August 29, 2011 Leave a comment
I finished reading Terry Pratchett’s Wyrd Sisters. Its the sixth novel in the Discworld series and it was released in 1988.
“King Verence I of Lancre is murdered by his cousin, Duke Felmet, after his ambitious wife persuades him to do so. The King’s crown and child are given by an escaping servant to the three witches. The witches hand the child to a troupe of travelling actors, and hide the crown in the props-box. Eventually, the three witches on a lonely heath decide to right the wrongs of the bloodied Lancre kingdom.”

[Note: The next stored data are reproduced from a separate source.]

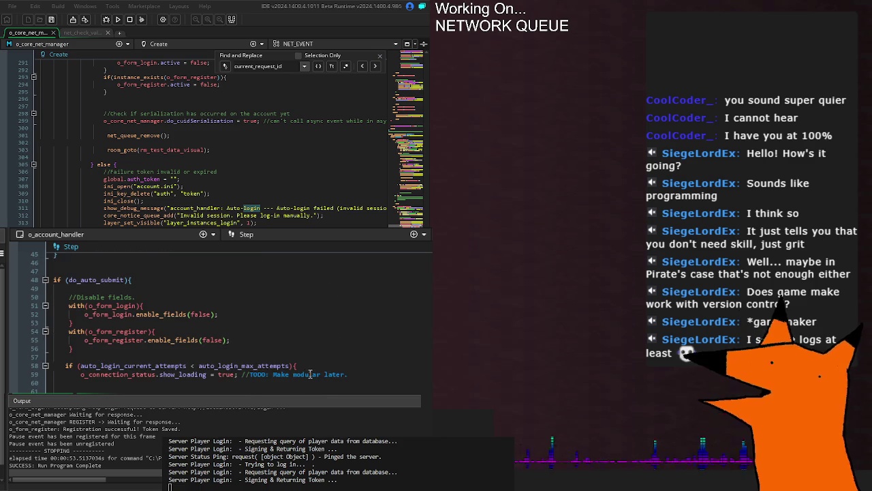
pyautogui.click(240, 314)
pyautogui.scroll(-10, 259, 388)
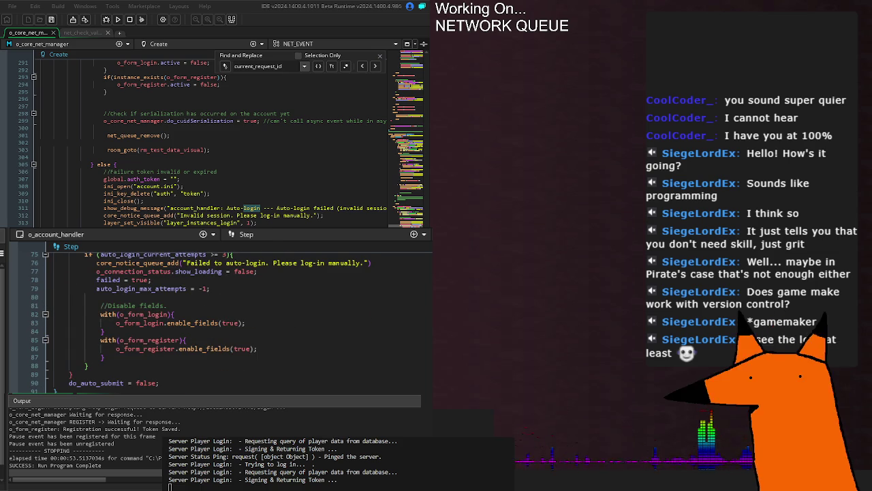
pyautogui.scroll(-5, 225, 313)
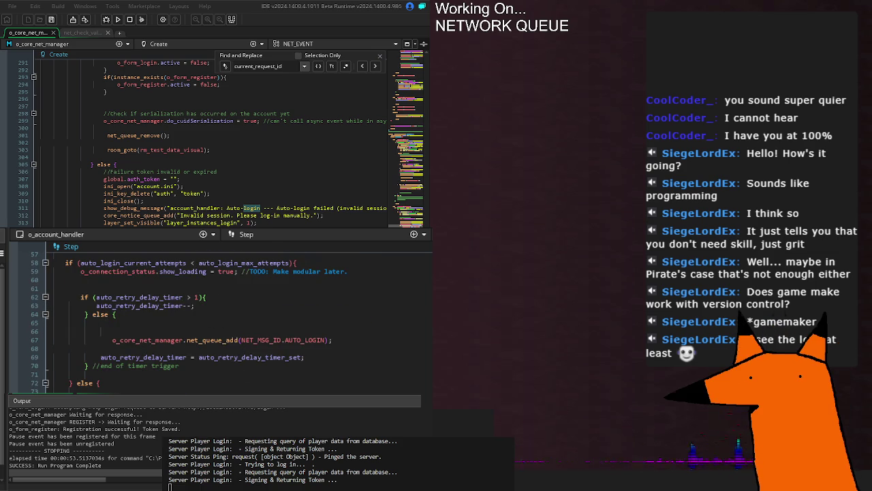
pyautogui.scroll(2, 224, 313)
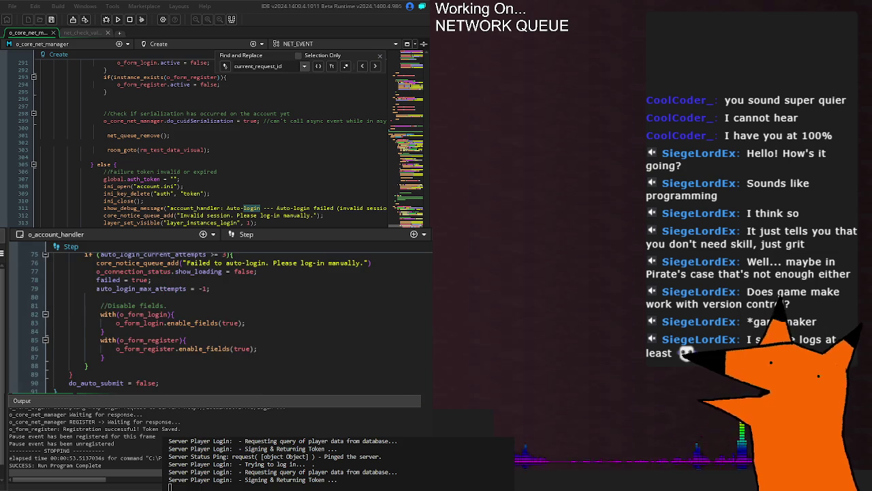
pyautogui.click(167, 366)
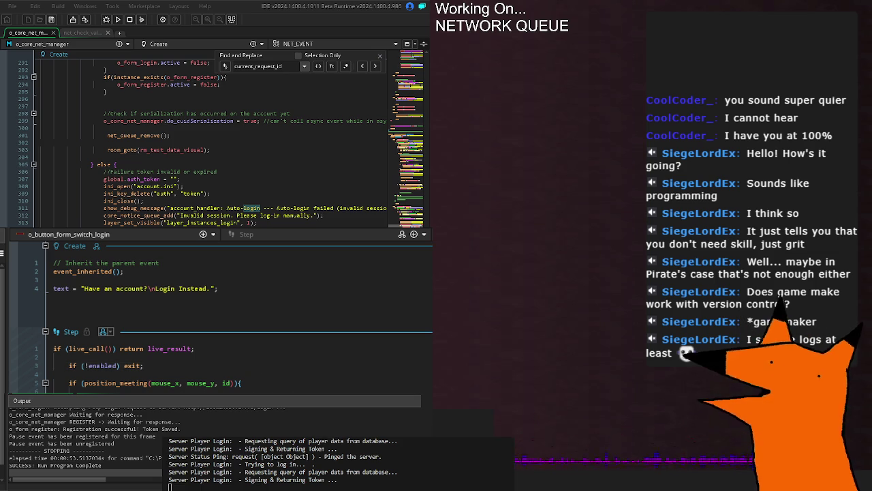
# Leave o_button_form_switch_login's enabled check and return to o_account_handler's auto-login failure handling.
pyautogui.click(105, 383)
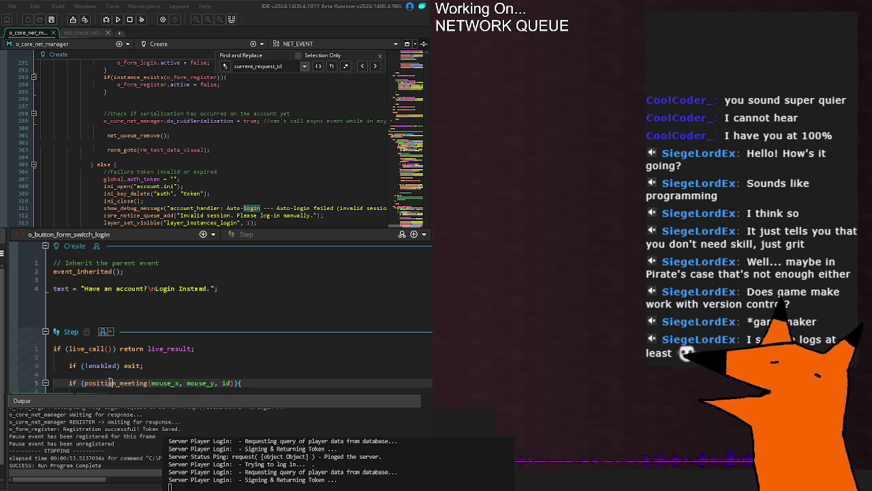
pyautogui.click(217, 369)
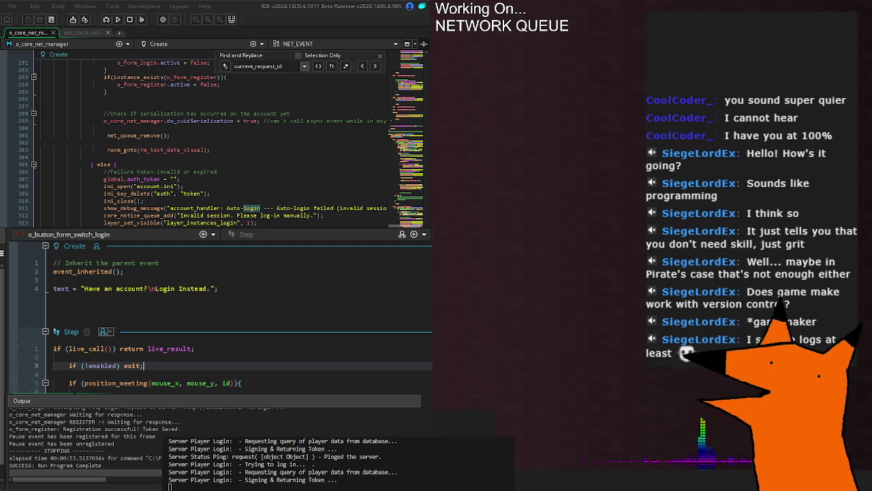
pyautogui.press('ctrl+Tab')
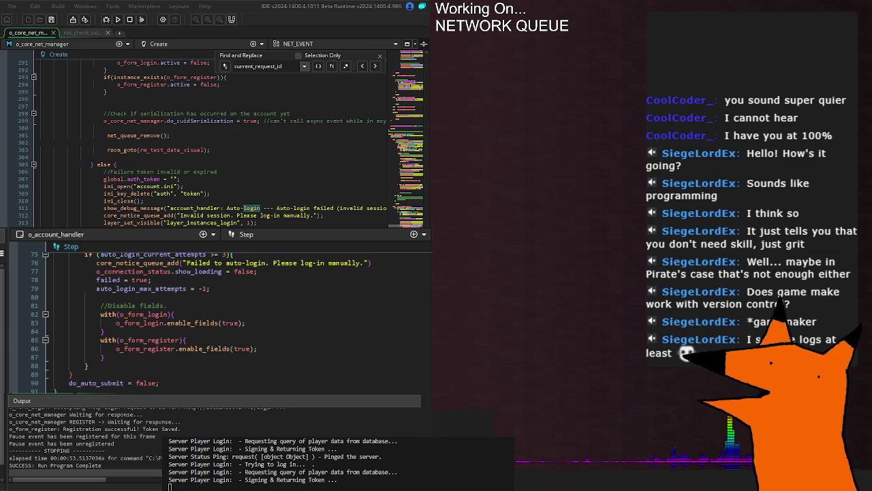
# Open the o_account_handler instance's code from the room's instance list.
pyautogui.scroll(15, 232, 313)
pyautogui.scroll(4, 232, 314)
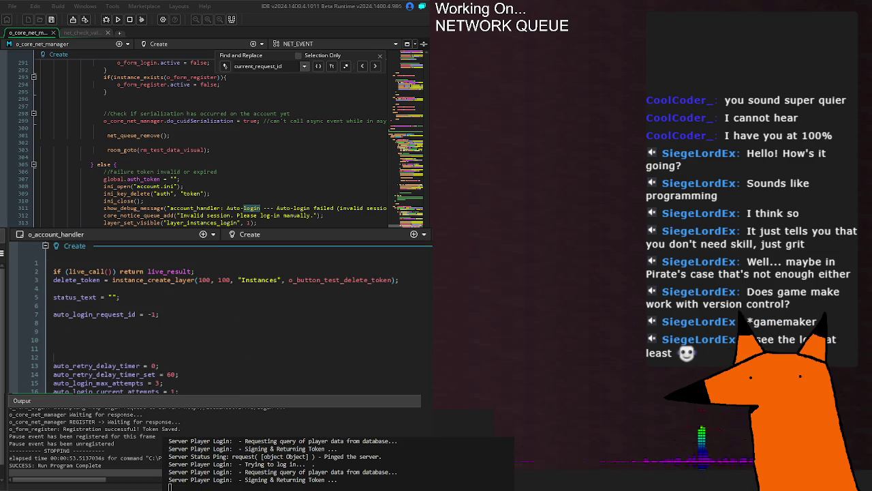
pyautogui.click(3, 312)
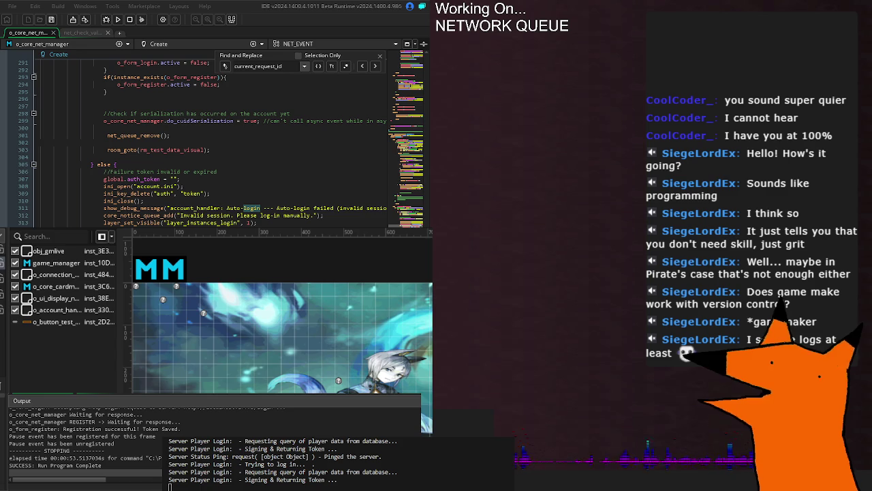
pyautogui.doubleClick(51, 310)
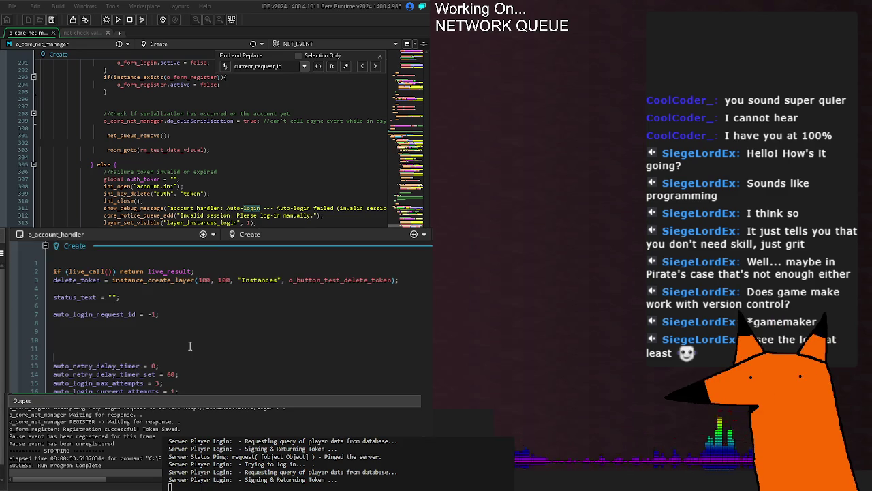
pyautogui.scroll(-10, 343, 381)
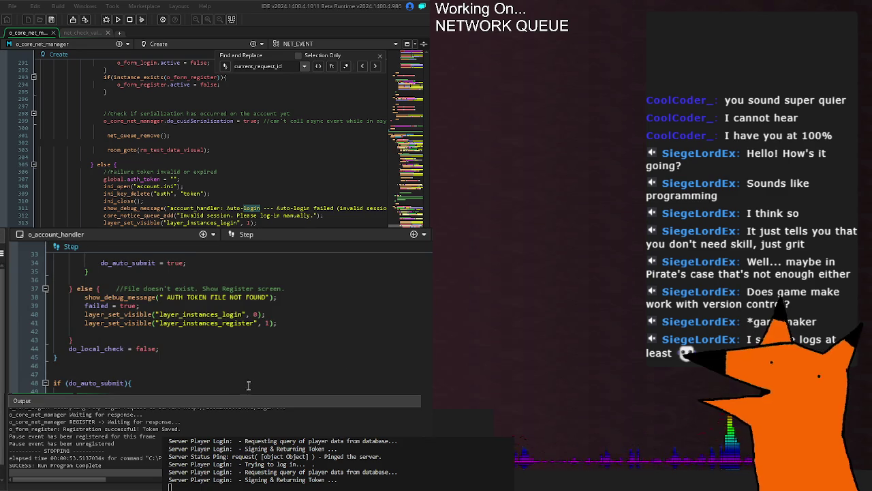
pyautogui.scroll(5, 238, 388)
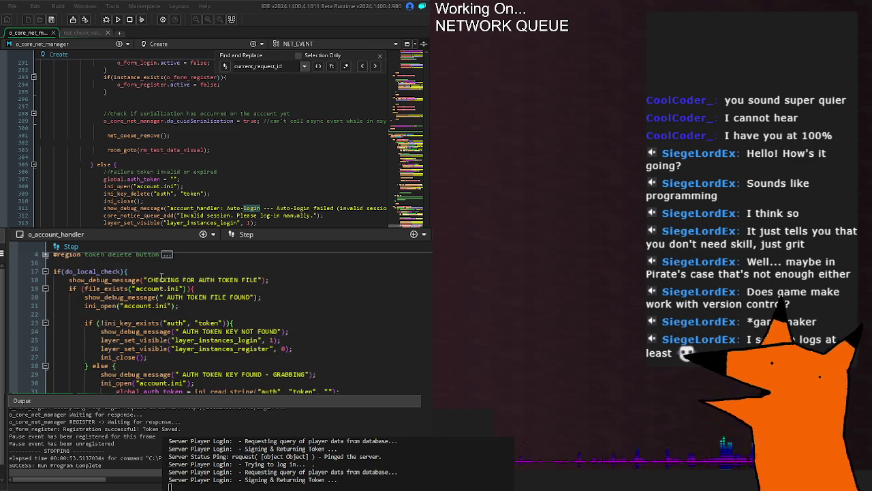
# Collapse the do_local_check and do_auto_submit blocks, then switch to o_form_register's Create code.
pyautogui.click(45, 271)
pyautogui.click(143, 322)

In this novel, we spend a great deal of time with Granny Esmerelda Weatherwax – one of my absolute favorite characters in all of fantasy. I love Granny’s down-to-earth zany stubbornness. With reluctance, Granny has joined a coven with Nanny Ogg and Margrat Garlick. The king of Lancre has just been killed by his cousin Duke Felmet. Of course, Death makes an appearance and Verence is not one to simply accept his new status as ghost. In fact, Verence is hopping mad at Felmet. Verence’s son is deposited into the care of the coven. They do the only sensible thing: they give the child to a traveling troupe of bards and actors.
Wyrd Sisters is has several major themes running through the storyline. The first is about witches: what is it that witches do and how do they do it? The individuals of the coven each seem to have entirely different views on this matter, and their conflicting opinions is the source of much fun for the reader. Of course, I side with Granny Weatherwax because (not only do I adore her name) but I think she is positively riotous.
Another theme Pratchett satirizes is Shakespearean theatre. It will probably be lost on those readers who are not entirely up on their Shakespeare, but if you took a class in college – you’re more than prepared. The Tempest, Macbeth, and Hamlet. But there’s snippets of more modern elements like Laurel & Hardy. Also, the traveling troupe ends up in Ankh-Morpork (who doesn’t?) and they decide to cease traveling and take up residence there. They begin to build a theatre (a la Shakespeare’s Globe) named The Dysc. The writer for the troupe is a dwarf named Hwal and there are some really hysterical lines parodying As You Like It’s “All the world’s a stage…..”
Hwal isn’t the only character utilizing Shakespeare; The Fool of the Lancre castle also runs through a number of Shakespearean lines (e.g. Sonnet #18 “Shall I compare thee to a summer’s day?”)
I love that there is so much in the Discworld novels. So much…. stuff. Satires, parodies, Easter eggs, etc. Its all so much fun and wit. I love this about the Discworld series and I seriously distrust those people who do not like the Discworld novels. If you cannot appreciate the wit in these novels then clearly you are not to be trusted, I am pretty sure Granny Weatherwax would agree with me on this.
Unfortunately, there is one section of this novel which really did not work so well. Granny comes up with a plan for the witches to enact that will somehow age the deceased king’s son so that he may return from Ankh-Morpork to Lancre and take the throne from the murderous Duke. Maybe I was tired when I read this part, but I frankly have no idea what Granny did. Something about flying around the Disc and 15 years. Granted, there are some funny moments, but I don’t really get how this worked. Needless to say, soon after they complete this plan, the child (now young man) is en route to Lancre with Hwal and some of the actors.
I love Granny so I want to give this book 4 stars simply because she’s a main character. However, I am not all that excited about regicide and theatre troupes, plus the section with the 15 years plan was sketchy. However, the three stars I am giving this book should be seen as three gold stars and not just any old stars.